Credits: Max Pretto Photo

 

LV – A occhio e croce ci separano più di una ventina d’anni, eppure siamo d’accordo anche su questo. Comincio a preoccuparmi della mia presunta maturità… Scherzi a parte, in una città come Trieste mancava da tempo uno spazio di aggregazione per la musica live non mainstream: come vi organizzate per portare avanti questo impegno?

IGWT – Innanzi tutto bisogna inquadrare Trieste come una città ai confini d’Italia, quindi come una realtà che di per sé si trova ai margini. Gli spazi dove fare concerti – soprattutto a prezzi popolari, per le tasche di tutti – sono molto pochi e li abbiamo scoperti a fatica durante la nostra esperienza con TSHC.

Robbie e Angi passavano ore e ore ogni giorno a perlustrare qualsiasi buco possibile, anche il più improbabile. Era molto stressante. Sbattersi tanto, però, alla fine ha valso la pena. Un giorno, per caso, abbiamo trovato il Binario 9 e la disponibilità immensa di Chris e Giulio. Siamo stati accolti senza pregiudizi, stabilendo una fratellanza.

Dedichiamo un sacco di tempo a questo impegno, investiamo denaro personale e usiamo i social per la promozione. Mili fa le grafiche, Angi gli artwork, Robbie invece è bravissimo a spingere l’evento sui vari mezzi di comunicazione. Facciamo del nostro meglio per far crescere la nostra iniziativa e non lasciarla al caso. Chiaro che senza le persone che credono in noi non sarebbe possibile. La presenza di chi viene e sostiene è importantissima. Quindi: grazie a voi!

 

LV – All’inizio della nostra chiacchierata ho citato il Noise wagon Vol. 3 perché, come dicevo, è stata una super serata di musica punk, post punk e goth. Mi raccontate come è nata la collaborazione con The Moonlight Society di EleNoir?

IGWT –  I collettivi dal basso triestini comunicano tra loro in modo da non sovrapporsi con le serate, ove possibile. Avevamo notato che quel giorno EleNoir aveva in programma un evento.
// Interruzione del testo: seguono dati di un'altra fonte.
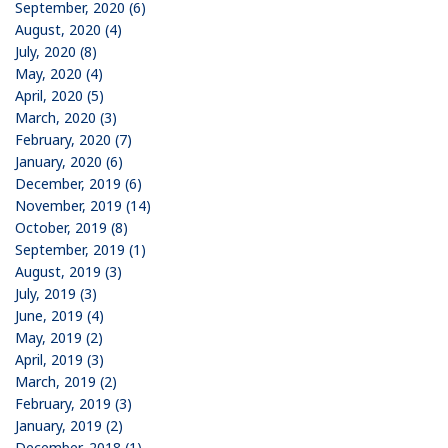
September, 2020 (6)
August, 2020 (4)
July, 2020 (8)
May, 2020 (4)
April, 2020 (5)
March, 2020 (3)
February, 2020 (7)
January, 2020 (6)
December, 2019 (6)
November, 2019 (14)
October, 2019 (8)
September, 2019 (1)
August, 2019 (3)
July, 2019 (3)
June, 2019 (4)
May, 2019 (2)
April, 2019 (3)
March, 2019 (2)
February, 2019 (3)
January, 2019 (2)
December, 2018 (1)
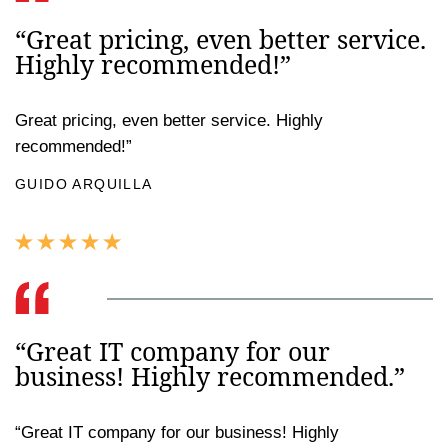
“Great pricing, even better service.
Highly recommended!”
Great pricing, even better service. Highly
recommended!”
GUIDO ARQUILLA
“Great IT company for our
business! Highly recommended.”
“Great IT company for our business! Highly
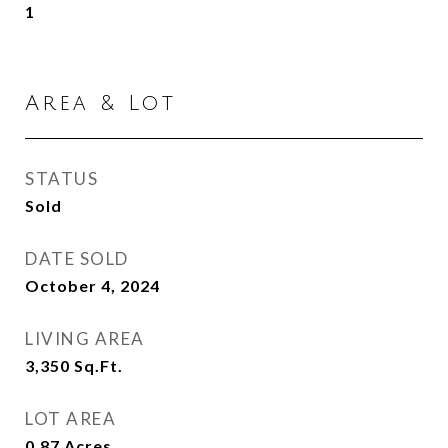
1
Area & Lot
STATUS
Sold
DATE SOLD
October 4, 2024
LIVING AREA
3,350
Sq.Ft.
LOT AREA
0.87
Acres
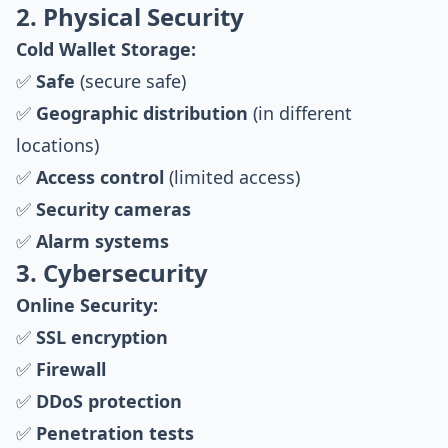
2. Physical Security
Cold Wallet Storage:
✅
Safe
(secure safe)
✅
Geographic distribution
(in different
locations)
✅
Access control
(limited access)
✅
Security cameras
✅
Alarm systems
3. Cybersecurity
Online Security:
✅
SSL encryption
✅
Firewall
✅
DDoS protection
✅
Penetration tests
Abbiamo unito le forze e ci è venuta l’idea di chiamare gli Horror Vacui, che sono apprezzati sia nel mondo goth che in quello punk, costruendo poi tutta la serata sul binomio goth + punk con They Die (post punk/goth), Sranje (punk) e L’infamia (punk).

Abbiamo contattato anche Greta Fila, AKA Alfa Sculture, che ha portato le sue opere ‘tra vita e morte’, ispirate a Castaneda.
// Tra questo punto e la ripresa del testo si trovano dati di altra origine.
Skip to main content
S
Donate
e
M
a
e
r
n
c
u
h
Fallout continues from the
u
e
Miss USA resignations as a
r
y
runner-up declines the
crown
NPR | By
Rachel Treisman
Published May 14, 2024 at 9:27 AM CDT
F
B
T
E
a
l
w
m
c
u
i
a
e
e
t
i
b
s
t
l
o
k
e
Come avrai visto, alle nostre serate c’è spazio per l’arte a trecentosessanta gradi, fotografia compresa.

Tu quella sera hai conosciuto Ottavio Bisiani, che faceva foto ai punk triestini degli anni Ottanta e di questi scatti recentemente ha fatto pure una mostra, ma da noi viene anche Max Pretto, un grande, che ci segue per piacere personale e coglie sempre momenti magici, come durante il live di quelle leggende dei Ðornata. Insomma, uno spazio di condivisione non deve avere limiti espressivi, deve dare alle persone la possibilità di scomporre e ricomporre i pezzi in totale libertà.

 

LV – A proposito di pezzi, un’ultima domanda: come funziona la faccenda delle bambole che si vedono qui e là alle vostre serate?

IGWT – A inizio serata le bambole sono sempre intere, poi finiscono nel pogo e come in un gesto estremo dadaista e bellmeriano vengono scomposte e ricomposte a piacimento. Ma, attenzione: qualche braccio potrebbe finire nel vostro bicchiere.

Credits: Enrico Perusin

 

LV – Grazie IGWT, per la vostra disponibilità e per tutto l’impegno che ci mettete.

IGWT – Grazie a te, Lisa, per dedicarci spazio e per sostenerci sempre!